* _Page text_
Name: Elizabeth McGlinchey
Location: Boston, Massachusetts, USA
Occupation: Graduate Student
When I was a teenager, a drunk driver drove into me as I crossed the street, leaving me severely injured. Weeks passed, jam-packed with surgery, radiology tests, laboratory tests, and diagnoses. I changed into someone with whom I could no longer identify.
Once my health became stable, I was admitted to a rehabilitation hospital, and was soon able to move around independently… in a wheel chair. I remember the first time I stood up and the excruciating pain that surged through my body. Reminiscent pain still comes and goes in my legs, but it is something I have tolerated well in the years since and it has never stopped me from wanting to become stronger and athletic. Twelve years later I am still healing physically and emotionally.

* _Task instructions_
• a. Answer these from the account above:
(i) What occupation does the account list?
(ii) What struck the writer while crossing the street?
(iii) How many years later does the writer say the healing is still going on?
• b. Copy out the stretch of the account from "Name: Elizabeth McGlinchey" through "physically and emotionally.".

* _Information shown_
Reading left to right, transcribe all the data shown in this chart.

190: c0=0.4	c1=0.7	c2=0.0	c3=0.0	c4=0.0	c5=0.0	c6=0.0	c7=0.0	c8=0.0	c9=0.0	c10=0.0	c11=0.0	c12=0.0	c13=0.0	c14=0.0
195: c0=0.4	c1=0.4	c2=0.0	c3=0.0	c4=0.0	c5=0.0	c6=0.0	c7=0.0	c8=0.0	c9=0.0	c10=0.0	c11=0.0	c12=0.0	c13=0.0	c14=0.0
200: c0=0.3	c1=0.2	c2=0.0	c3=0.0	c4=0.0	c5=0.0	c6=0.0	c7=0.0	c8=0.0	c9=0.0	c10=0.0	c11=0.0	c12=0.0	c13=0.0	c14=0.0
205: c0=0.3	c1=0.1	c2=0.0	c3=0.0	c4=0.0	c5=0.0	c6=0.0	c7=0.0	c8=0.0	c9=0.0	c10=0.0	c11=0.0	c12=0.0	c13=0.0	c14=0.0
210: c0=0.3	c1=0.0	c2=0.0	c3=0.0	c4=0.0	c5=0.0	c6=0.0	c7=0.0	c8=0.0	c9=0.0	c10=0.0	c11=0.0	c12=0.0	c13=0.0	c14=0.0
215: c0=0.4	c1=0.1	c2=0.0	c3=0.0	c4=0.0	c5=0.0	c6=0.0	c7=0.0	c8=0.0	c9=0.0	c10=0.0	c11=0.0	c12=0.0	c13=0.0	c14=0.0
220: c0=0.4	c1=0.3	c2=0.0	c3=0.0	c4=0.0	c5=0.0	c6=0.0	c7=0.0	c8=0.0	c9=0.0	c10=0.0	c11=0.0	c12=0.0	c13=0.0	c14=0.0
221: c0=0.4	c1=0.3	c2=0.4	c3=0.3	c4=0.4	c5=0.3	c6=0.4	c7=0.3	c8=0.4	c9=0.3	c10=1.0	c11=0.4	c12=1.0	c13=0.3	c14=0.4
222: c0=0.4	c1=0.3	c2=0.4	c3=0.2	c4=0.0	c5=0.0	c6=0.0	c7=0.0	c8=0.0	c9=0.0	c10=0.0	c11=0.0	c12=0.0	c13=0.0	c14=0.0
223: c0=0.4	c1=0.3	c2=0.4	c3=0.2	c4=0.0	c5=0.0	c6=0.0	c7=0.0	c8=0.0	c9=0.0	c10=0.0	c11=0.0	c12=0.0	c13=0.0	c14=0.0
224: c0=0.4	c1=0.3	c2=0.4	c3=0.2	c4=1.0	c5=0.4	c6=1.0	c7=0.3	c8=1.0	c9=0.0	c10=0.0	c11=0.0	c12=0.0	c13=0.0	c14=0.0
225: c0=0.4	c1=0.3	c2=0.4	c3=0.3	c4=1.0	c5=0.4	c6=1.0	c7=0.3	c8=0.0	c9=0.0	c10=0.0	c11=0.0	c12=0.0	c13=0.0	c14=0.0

* _Responses to the tasks_
• a.
(i) Graduate Student
(ii) A drunk driver
(iii) Twelve years

• b.
Name: Elizabeth McGlinchey
Location: Boston, Massachusetts, USA
Occupation: Graduate Student
When I was a teenager, a drunk driver drove into me as I crossed the street, leaving me severely injured. Weeks passed, jam-packed with surgery, radiology tests, laboratory tests, and diagnoses. I changed into someone with whom I could no longer identify.
Once my health became stable, I was admitted to a rehabilitation hospital, and was soon able to move around independently… in a wheel chair. I remember the first time I stood up and the excruciating pain that surged through my body. Reminiscent pain still comes and goes in my legs, but it is something I have tolerated well in the years since and it has never stopped me from wanting to become stronger and athletic. Twelve years later I am still healing physically and emotionally.